Comparison with Similar Packages

Some other packages have similar functionality as checkpointing. However, we handle a few cases better than them, as explained below.

How the cases are written

The cases are generally written in the following format of two tabs.

script.py
def foo():
    print("Output before the code change")

if __name__ == "__main__":
    foo()
Output
Output before the code change
script.py
def foo():
    print("Output after the code change")

if __name__ == "__main__":
    foo()
Output
Output after the code change

This denotes:

  • First, you have the script in the "1st run" tab. Running it gives you the corresponding output.
  • Next, modify the script and change it to what's shown in the "2nd run" tab. Running it gives you another result, and it shows how the function gets skipped or re-executed.

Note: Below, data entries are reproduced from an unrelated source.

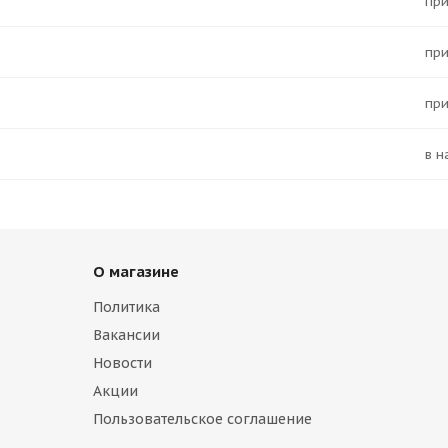
Пр
Пр
Пр
в 
О магазине
Политика
Вакансии
Новости
Акции
Пользовательское соглашение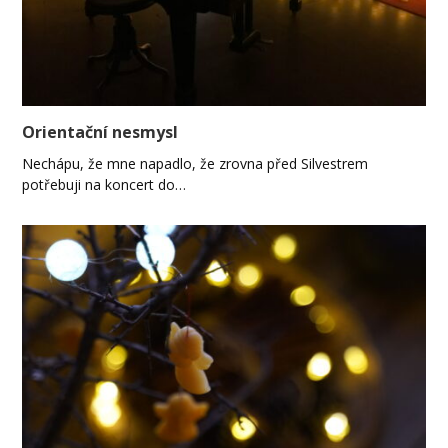
Orientační nesmysl
Nechápu, že mne napadlo, že zrovna před Silvestrem
potřebuji na koncert do…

If you want to try it out, please remember to clear the cache directory (./.checkpointing by default) between two cases, as one case might affect another.

cachier

The following cases are tested with cachier version 2.2.11.

Code change

cachier does not watch the function code at all, therefore, if the code logic has changed, it will not rerun, leading to erroneous results.

script.py
from cachier import cachier

@cachier()
def foo(x):
    return x

if __name__ == "__main__":
    print(foo(0))
Output
0
script.py
from cachier import cachier

@cachier()
def foo(x):
    return x + 1

if __name__ == "__main__":
    print(foo(0))
Output
0

Even though the code is changed to x + 1, cachier is using the previously cached value, which is wrong.

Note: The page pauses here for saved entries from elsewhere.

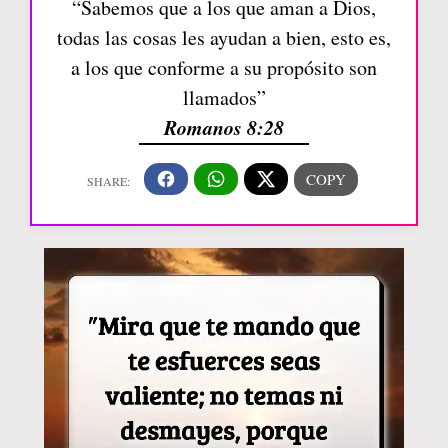
“Sabemos que a los que aman a Dios,
todas las cosas les ayudan a bien, esto es,
a los que conforme a su propósito son
llamados”
Romanos 8:28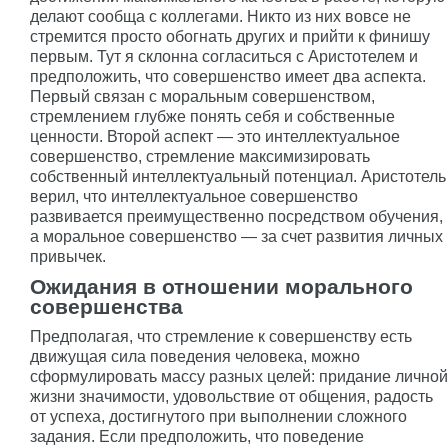
делают сообща с коллегами. Никто из них вовсе не
стремится просто обогнать других и прийти к финишу
первым. Тут я склонна согласиться с Аристотелем и
предположить, что совершенство имеет два аспекта.
Первый связан с моральным совершенством,
стремлением глубже понять себя и собственные
ценности. Второй аспект — это интеллектуальное
совершенство, стремление максимизировать
собственный интеллектуальный потенциал. Аристотель
верил, что интеллектуальное совершенство
развивается преимущественно посредством обучения,
а моральное совершенство — за счет развития личных
привычек.
Ожидания в отношении морального
совершенства
Предполагая, что стремление к совершенству есть
движущая сила поведения человека, можно
сформулировать массу разных целей: придание личной
жизни значимости, удовольствие от общения, радость
от успеха, достигнутого при выполнении сложного
задания. Если предположить, что поведение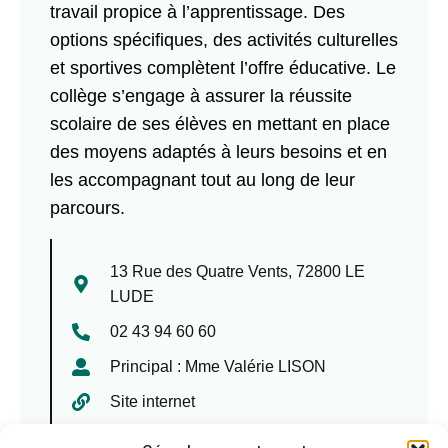
travail propice à l’apprentissage. Des
options spécifiques, des activités culturelles
et sportives complètent l’offre éducative. Le
collège s’engage à assurer la réussite
scolaire de ses élèves en mettant en place
des moyens adaptés à leurs besoins et en
les accompagnant tout au long de leur
parcours.
13 Rue des Quatre Vents, 72800 LE
LUDE
02 43 94 60 60
Principal : Mme Valérie LISON
Site internet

Replace cachier with checkpointing, the second execution of the script will rerun foo, and gives the correct result, -1.

Limited hashable types

cachier can only work on minimal data types as arguments.

import numpy as np
from cachier import cachier

@cachier()
def foo(x):
    return x

if __name__ == "__main__":
    df = pd.DataFrame()
    foo(df)

Run this script and it will raise a TypeError, because it cannot hash the numpy.ndarray object. You will have to write your own hasher, even on this commonly used data type.

In contrast, checkpoint has built-in support for commonly used data manipulation packages, such as numpy and pandas.

joblib

The following cases are tested with joblib version 1.3.21.

Irrelevant code change

joblib watches the function code source directly, which means that even adding comments or reformatting the code will cause a function to rerun.

script.py
from joblib import Memory

memory = Memory(".joblib", verbose=0)

@memory.cache
def foo():
    print(f"Running")

if __name__ == "__main__":
    foo()
Output
Running
script.py
from joblib import Memory

memory = Memory(".joblib", verbose=0)

@memory.cache
def foo():
    # Add some comments
    print(f"Running") 

if __name__ == "__main__":
    foo()
Output
Running

The only difference in the code is a line of comment, which shouldn't affect the function's return value. However, joblib failed to use the cache, causing redundant re-compute.

Replace joblib with checkpointing, in the 2nd run, foo won't be executed. We watch the function code with an AST based approach, which eliminates the effect of type annotations, comments, and formatting.

Global variable

joblib does not consider the reference global variable.

script.py
from joblib import Memory

memory = Memory(".joblib", verbose=0)

a = 1

@memory.cache
def foo():
    return a

if __name__ == "__main__":
    print(foo())
Output
1
script.py
from joblib import Memory

memory = Memory(".joblib", verbose=0)

a = 2

@memory.cache
def foo():
    return a

if __name__ == "__main__":
    print(foo())
Output
1

Even though the value of the reference global variable is changed to 2, the execution of foo is skipped and the previous cache is returned, which is wrong.

Replace joblib with checkpointing, in the second execution of the script, foo will be invoked and return the correct result 2.


  1. These are the latest versions as of 2022/07/18, the date when this document is written.